Médecins du Monde in Mali:"Wir sind in den humanitären Notfall-Betrieb gewechselt"

Die NGO Médecins du Monde ist nach dem Aufstand der Tuareg-Rebellen im Norden Malis geblieben. Seitdem hat sich ihre Arbeit deutlich verändert. Olivier Vandecasteele leitet die Mission aus der Hauptstadt Bamako. Im Gespräch mit der SZ erklärt er, welche Hilfe die Menschen in der Region brauchen, welche Bedeutung das Prinzip der Unparteilichkeit hat, und warum er sich nicht um seine Mitarbeiter sorgt.

Caroline Ischinger

Olivier Vandecasteele, 32, leitet aus der Hauptstadt Bamako die Mission der belgischen Nichtregierungsorganisation Médecins du Monde (MDM) in Mali.
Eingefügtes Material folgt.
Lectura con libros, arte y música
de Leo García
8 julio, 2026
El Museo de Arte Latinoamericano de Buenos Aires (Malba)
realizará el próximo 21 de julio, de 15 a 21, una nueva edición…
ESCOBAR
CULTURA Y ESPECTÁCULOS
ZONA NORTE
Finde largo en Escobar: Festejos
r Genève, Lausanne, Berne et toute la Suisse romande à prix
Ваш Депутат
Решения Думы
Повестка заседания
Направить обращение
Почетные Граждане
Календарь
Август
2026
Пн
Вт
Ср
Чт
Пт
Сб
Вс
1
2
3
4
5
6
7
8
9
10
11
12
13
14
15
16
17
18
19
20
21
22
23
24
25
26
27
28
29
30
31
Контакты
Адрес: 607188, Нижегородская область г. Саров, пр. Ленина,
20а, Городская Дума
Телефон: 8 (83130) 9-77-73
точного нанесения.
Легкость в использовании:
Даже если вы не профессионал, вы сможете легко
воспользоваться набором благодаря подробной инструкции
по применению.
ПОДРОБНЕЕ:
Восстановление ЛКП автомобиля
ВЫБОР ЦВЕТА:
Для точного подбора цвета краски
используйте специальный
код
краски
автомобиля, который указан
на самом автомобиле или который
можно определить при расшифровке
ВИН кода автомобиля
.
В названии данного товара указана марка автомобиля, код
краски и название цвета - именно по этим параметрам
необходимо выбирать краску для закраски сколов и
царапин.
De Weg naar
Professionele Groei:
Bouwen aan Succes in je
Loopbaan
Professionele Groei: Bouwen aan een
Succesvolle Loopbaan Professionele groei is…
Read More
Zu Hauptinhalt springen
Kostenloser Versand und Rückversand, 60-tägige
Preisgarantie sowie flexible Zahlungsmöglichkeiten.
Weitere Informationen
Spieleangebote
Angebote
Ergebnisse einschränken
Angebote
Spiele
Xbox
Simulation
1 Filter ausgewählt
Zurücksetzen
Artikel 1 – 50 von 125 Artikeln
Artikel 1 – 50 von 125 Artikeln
MDM konzentriert sich auf medizinische Versorgung, der deutsche Zweig heißt "Ärzte der Welt". In Mali ist sie eine der wenigen Hilfsorganisationen, die nach Rebellion und Unabhängigkeitserklärung der Tuareg im Norden noch aktiv sind. Während in der Hauptstadt die Macht nach dem Militärputsch am 21. März inzwischen an eine zivile Übergangsregierung übergeben wurde, kontrollieren den Norden weiterhin Tuareg und Islamisten. Vandecasteele kennt sich aus mit Krisengebieten: Vor seinem Einsatz in Mali, der im Februar begann, hat er von 2008 bis 2011 für MDM in Afghanistan gearbeitet. Zur politischen Situation im Norden Malis äußert sich Vandecasteele nicht. MDM ist unpolitisch und arbeitet unabhängig, nach dem humanitären Prinzip der Unparteilichkeit. Jedem seiner Gesprächspartner am Telefon sagt Vandecasteele, dass das Mandat streng medizinisch ist.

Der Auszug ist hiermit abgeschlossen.